Lighting that candle again
When I decided, at the beginning of the New Year, that I would rather light a candle than curse the darkness, I knew it would be very difficult. It was not as though lighting a candle in the darkness was a new decision—it was just a renewal of the path I had struggled to walk for several years. But having the experience does not mean it gets easy, just easier. At any time, any petty issue can be the straw that breaks the camel’s back.
Writing an opinion piece weekly has its own demand, albeit unwritten. While there is no formal agreement between Inquirer.net and me, there exists a common wish that articles are worth reading, and more if possible. Avoiding inanity is not an only goal, but creating great interest or popular demand for more is as well. The avoidance of inanity is part of a personal criteria. My editor or the leadership of the publication never asked that of me. I simply feel embarrassed if and when I am inane.
There was a time when I was more ready to hit hard, to be very sarcastic or even insulting. Frankly, if these would solve the perennial problems that plague our society and our nation, I would not hesitate to do so. But every other opinion writer uses the pen like a sharp knife; sometimes, it is a sledgehammer. And this is as far as I can remember. It was as though having the guts and literary facility to call a spade a spade makes a writer a cut above the rest. The only problem is that the rest all do it, and the problems do not get solved.
Oh, well, issues can get resolved. A scandal can get exposed. And every so often, a killer, a thief or a liar can get convicted—every so often. My recall, however, from the time that media regained its freedom after Edsa People Power, the rhetoric gets more harsh, more accusatory, more judgmental, more frankly brutal. This pattern that is not emerging anymore but now dominant in traditional tri-media persists because the sins or crimes of society that are supposed to be exposed do not diminish, not from the noise about it anyway, but in fact increase—if we are to listen and read and watch news and opinions.
More than 60 years ago, in 1953, Ramon Magsaysay brought the issue of corruption against then President Elpidio Quirino via the golden arenola scandal. This is my earliest memory of a political issue that had prominence during the campaign then. Then, almost 60 years later, in 2010, corruption was the front and center issue still. I began to wonder what happened in between. After all, it can seem that 47 years against corruption, including the iron fist of a dictatorship, would be more than enough to reduce corruption to being a side issue. But we all know it did not taper as two Philippine presidents in that period made it to the world’s top 10 most corrupt leaders—and one more detained in the last few years for the same accusation.

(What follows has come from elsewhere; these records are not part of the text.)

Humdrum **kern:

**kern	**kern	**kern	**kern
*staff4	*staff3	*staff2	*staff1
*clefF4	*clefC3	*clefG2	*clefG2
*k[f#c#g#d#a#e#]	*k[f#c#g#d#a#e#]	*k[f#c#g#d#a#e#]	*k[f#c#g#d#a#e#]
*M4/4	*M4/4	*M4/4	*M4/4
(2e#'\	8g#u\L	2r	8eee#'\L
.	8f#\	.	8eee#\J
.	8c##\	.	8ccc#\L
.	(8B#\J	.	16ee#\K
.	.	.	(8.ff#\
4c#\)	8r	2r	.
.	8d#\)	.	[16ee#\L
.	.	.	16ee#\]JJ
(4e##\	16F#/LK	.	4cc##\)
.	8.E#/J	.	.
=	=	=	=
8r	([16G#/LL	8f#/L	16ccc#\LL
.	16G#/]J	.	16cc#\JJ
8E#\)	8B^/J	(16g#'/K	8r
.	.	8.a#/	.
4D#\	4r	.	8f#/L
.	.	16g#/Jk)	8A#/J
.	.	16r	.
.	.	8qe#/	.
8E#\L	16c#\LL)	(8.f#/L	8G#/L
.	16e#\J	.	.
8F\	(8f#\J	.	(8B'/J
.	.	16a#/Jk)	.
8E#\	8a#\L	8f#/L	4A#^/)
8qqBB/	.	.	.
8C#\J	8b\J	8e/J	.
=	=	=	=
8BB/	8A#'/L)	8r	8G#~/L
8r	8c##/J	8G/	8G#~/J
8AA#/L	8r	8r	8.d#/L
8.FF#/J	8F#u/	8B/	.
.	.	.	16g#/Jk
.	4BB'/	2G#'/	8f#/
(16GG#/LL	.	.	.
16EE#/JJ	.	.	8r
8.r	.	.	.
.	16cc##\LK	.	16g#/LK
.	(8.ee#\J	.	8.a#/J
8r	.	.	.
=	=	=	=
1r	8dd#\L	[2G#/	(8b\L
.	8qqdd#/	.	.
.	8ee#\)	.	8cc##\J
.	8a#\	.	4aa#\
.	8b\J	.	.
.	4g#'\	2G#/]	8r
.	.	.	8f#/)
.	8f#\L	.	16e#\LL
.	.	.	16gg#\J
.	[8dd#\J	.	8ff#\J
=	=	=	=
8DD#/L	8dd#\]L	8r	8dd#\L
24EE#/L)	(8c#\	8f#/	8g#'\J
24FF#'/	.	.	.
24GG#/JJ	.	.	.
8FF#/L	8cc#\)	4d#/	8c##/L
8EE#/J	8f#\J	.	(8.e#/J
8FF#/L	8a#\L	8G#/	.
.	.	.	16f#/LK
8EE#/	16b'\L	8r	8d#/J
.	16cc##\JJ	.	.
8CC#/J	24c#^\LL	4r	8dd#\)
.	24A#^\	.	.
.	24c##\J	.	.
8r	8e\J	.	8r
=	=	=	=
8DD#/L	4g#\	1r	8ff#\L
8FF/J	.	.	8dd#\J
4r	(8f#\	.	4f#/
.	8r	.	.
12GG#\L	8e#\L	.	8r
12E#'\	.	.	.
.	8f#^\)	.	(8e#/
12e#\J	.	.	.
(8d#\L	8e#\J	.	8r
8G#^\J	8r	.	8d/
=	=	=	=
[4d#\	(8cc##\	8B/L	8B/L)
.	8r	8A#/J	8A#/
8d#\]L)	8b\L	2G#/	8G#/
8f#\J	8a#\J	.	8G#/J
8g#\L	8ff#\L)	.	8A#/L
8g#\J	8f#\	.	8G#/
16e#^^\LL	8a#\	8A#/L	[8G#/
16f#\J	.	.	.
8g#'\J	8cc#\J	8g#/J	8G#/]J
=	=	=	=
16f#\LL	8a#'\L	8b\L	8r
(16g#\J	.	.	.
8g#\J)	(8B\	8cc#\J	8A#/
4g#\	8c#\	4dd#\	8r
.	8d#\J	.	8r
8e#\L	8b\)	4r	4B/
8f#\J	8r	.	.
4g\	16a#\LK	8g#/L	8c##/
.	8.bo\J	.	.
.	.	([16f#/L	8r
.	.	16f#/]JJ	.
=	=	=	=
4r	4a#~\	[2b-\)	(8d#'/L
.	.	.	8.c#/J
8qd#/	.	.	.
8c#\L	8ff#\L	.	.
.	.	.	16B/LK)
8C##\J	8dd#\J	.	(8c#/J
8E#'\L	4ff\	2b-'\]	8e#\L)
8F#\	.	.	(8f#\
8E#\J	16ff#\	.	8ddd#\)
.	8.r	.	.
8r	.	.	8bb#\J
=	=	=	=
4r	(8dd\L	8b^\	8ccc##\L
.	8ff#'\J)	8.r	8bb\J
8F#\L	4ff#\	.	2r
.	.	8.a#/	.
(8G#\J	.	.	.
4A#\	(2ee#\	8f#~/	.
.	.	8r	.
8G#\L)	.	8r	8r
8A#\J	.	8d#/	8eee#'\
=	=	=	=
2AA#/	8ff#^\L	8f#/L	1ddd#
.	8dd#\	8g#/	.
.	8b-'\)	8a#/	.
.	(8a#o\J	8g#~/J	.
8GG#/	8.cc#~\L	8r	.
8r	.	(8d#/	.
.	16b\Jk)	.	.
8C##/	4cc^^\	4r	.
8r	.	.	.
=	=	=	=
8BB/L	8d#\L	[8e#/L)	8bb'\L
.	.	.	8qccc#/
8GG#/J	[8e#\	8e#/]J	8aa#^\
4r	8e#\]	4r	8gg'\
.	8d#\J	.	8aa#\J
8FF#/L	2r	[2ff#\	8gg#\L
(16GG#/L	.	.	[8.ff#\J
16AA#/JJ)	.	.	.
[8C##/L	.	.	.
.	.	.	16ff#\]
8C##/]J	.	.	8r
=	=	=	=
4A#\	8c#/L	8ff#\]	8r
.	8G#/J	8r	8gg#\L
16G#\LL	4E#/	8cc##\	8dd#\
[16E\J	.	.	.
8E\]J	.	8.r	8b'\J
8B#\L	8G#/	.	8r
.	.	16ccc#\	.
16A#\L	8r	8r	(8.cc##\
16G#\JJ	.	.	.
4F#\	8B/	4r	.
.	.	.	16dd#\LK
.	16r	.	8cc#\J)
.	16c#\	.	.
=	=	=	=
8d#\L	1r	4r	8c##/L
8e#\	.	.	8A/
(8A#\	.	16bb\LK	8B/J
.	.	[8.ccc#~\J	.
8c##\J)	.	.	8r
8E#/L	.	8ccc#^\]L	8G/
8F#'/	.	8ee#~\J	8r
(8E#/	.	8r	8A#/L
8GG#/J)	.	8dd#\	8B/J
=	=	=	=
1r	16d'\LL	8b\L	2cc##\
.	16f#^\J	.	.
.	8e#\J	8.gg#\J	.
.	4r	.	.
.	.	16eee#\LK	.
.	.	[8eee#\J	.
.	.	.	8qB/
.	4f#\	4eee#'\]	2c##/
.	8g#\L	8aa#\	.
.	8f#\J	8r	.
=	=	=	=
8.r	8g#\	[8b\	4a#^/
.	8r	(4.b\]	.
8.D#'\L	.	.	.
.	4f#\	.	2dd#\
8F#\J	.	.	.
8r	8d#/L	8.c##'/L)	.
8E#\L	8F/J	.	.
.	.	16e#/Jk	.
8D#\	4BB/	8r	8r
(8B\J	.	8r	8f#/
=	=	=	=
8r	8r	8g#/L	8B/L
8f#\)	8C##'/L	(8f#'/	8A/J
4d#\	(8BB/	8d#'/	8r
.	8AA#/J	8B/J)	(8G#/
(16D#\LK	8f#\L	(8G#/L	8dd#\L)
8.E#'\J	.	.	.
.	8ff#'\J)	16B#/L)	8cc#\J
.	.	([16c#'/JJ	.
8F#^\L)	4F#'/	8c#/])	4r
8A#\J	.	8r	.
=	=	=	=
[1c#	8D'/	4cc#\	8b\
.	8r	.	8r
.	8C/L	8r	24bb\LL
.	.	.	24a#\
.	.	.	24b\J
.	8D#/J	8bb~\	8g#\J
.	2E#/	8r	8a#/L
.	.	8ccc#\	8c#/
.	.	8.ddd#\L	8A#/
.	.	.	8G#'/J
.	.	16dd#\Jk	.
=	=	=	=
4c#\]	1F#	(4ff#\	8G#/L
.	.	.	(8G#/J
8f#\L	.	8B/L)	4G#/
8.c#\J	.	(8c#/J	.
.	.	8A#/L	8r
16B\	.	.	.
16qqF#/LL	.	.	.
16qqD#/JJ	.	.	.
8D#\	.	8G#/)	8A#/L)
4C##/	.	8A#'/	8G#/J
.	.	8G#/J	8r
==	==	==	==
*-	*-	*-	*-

Reflecting on the utter lack of success of high-profile, noisy attempts via media to expose and castigate corruption, real, imagined or malicious fabrication, the results do not favor the methodology at all. Yes, bad news can sell newspapers, radio and TV programs, but definitely had been inutile against corruption over the last 60 years. I simply cannot accept that doing the same thing all over again will bring different results. I think expecting different results from doing the same thing is equivalent to stupidity, or the inanity I fear so much.
I, of course, do not subscribe to being mute in the face of great wrong. The preponderance of noise, though, against anything and everything that is wrong, or wrong according to the opinions of all who write or talk in media, is the very thing that makes it ineffective against corruption. Psychologists may even suggest that the bombardment of bad news regarding corruption can actually highlight the issue until it becomes commonplace or routine. Worse, it can be a self-fulfilling prophecy. Instead of provoking our imagination towards the constructive, our minds are forced to wallow in a sea of negativity.
It does not help, of course, that the Internet and social media have multiplied bad news exponentially. It is not that the vast majority of users are following the pattern of traditional media, because the same vast majority do not use social media that way, but those who do manage to represent an explosion of numbers versus practitioners of traditional media. Literally, any Tom, Dick and Harry can become an instant public opinion maker, regardless of the quality or inanity of their commentary.
Despite that, I like the fact that the Internet and social media are slowly dismantling the lock on people’s opinions by traditional media. If we have to err, I prefer that it is on the side of too much than too little. The freedom of expression may have its boundaries, and nations surely are moving to define those, but the less restrictions placed on it, the better. Technology and the power of communications are simply unstoppable. They may taper off one day, but not in our lifetime. What we can wish for, or work towards, is our own maturity, our responsibility, our higher wisdom.
And that is precisely why I choose to light a candle rather than curse the darkness. Just as the preponderance of information and attention regarding corruption has not stopped it, I am hoping that focusing on good news may be as self-fulfilling. Beyond being hopeful, I am convinced that more and more examples of what can be done to build a better future will influence our attention towards what we need to do rather than what we need to avoid. Life, after all, is a matter of doing, not of not doing; and doing what is good rather than not doing what is bad.